L'administration Trump envisage de confier la gestion de la Station spatiale internationale à une entité privée en 2025 — mais il y a 2 choses qui rendraient la transition compliquée

L'ISS. Pixabay

Un rapport de la NASA, repéré par le site Ars Technica, vient de jeter un gros doute sur le projet de privatisation de la Station spatiale internationale (ISS) imaginé par l'administration Trump.

Les Etats-Unis envisagent de cesser le financement de l'ISS en 2025 afin d'en confier la gestion à une entité privée, a révélé le Washington Post récemment.

Or, selon le rapport de la NASA, deux difficultés rendraient la transition imaginée par l'administration Trump compliquée:

  • il sera difficile de trouver une entité privée capable de payer les coûts d'exploitation annuels de l'ISS, qui s'élèveraient à environ 1,2 milliard de dollars en 2024;
  • et il n'y aura probablement pas assez de partenaires commerciaux matures — que ce soit sur les marchés de tourisme spatial ou d'entretien de satellites — pour prendre le relais de l'ISS et créer un écosystème viable sans financement fédéral des Etats-Unis. 

Les documents consultés par le Washington Post sur le projet de privatisation de l'ISS ont révélé que le gouvernement américain devrait provisionner dans son budget 2019 150 millions de dollars "pour rendre possible le développement et la maturation d'entités et de capacités commerciales qui vont s'assurer que ceux qui prendront le relais de l'ISS [...] soient opérationnels" en temps voulu. 

Mais l'inspecteur général de la NASA Paul Martin doute qu'une entité privée quelconque puisse faire fonctionner la station de manière rentable:

"En nous appuyant sur notre travail d'audit, nous remettons en cause la viabilité des projets de la NASA. En particulier, nous doutons qu'il y aura des services commerciaux suffisants grâce auxquels les entreprises privées seraient en mesure de développer une activité autonome et rentable, indépendante d'un financement fédéral important. Il est notamment peu probable qu'une entité ou des entités privées assument les coûts d'exploitation annuels de la station, qui devraient être d'environ 1,2 milliard de dollars en 2024."

Par ailleurs, le rapport précise que les affirmations selon lesquelles un marché en dehors de la recherche en microgravité — qui inclurait le tourisme spatial comme Jeff Bezos et son entreprise Blue Origin projette de le faire, des services d'entretien de satellites, de fabrication de biens et de recherche et développement —"n'existe pas encore" et qu'il semble "beaucoup trop optimiste" d'imaginer que ce sera le cas dans environ six ans. 

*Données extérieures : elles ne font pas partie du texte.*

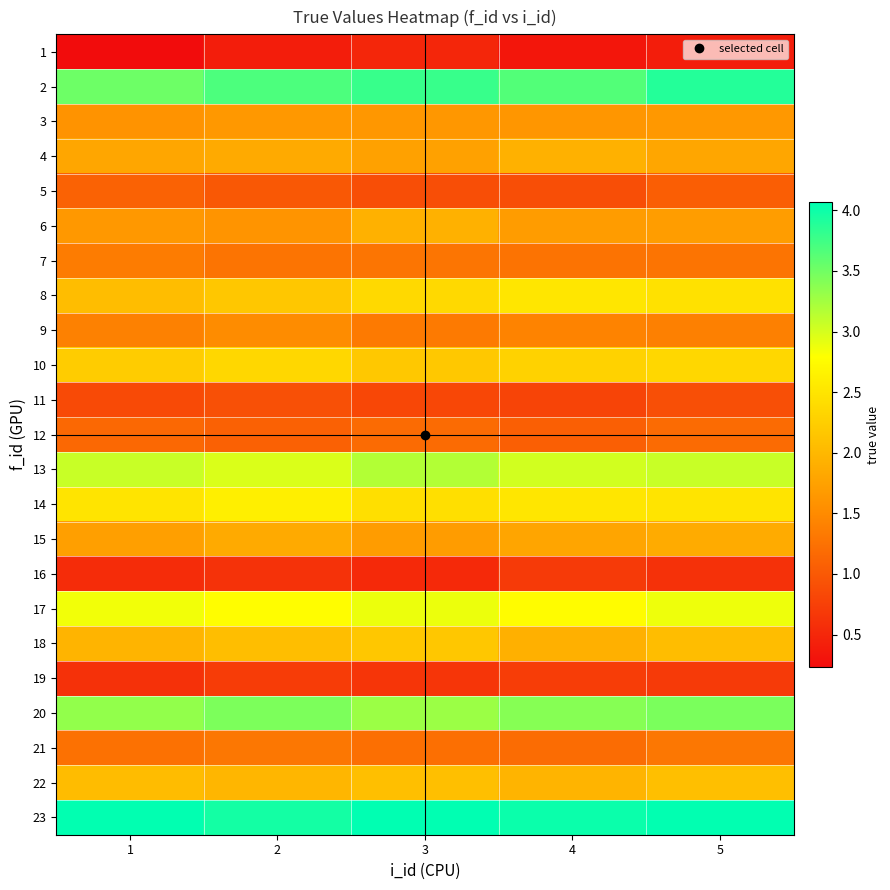

Between 3 and 4, which series saw the biggest shift?

18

Enfin, sans l'ISS, la NASA ne pourra pas finaliser plusieurs projets de développement de technologies concernant notamment les systèmes de maintien à la vie dans l'espace. 

L'ISS est techniquement certifiée jusqu'en 2028, mais comme l'a affirmé l'astronaute belge Frank De Winne, elle ne pourra pas être maintenue encore 50 ans.

Même si les Etats-Unis jouent le rôle de pays-cadre de l'ISS, il faudra trouver un consensus au sein des autres Etats membres qui contribuent à l'ISS, si un projet de privatisation est vraiment décidé, comme le stipule le cadre juridique de la station signé en 1998. 

Elle est en orbite à 400km au-dessus de la Terre depuis novembre 1998 et a été habitée en permanence par des astronautes depuis près de deux décennies.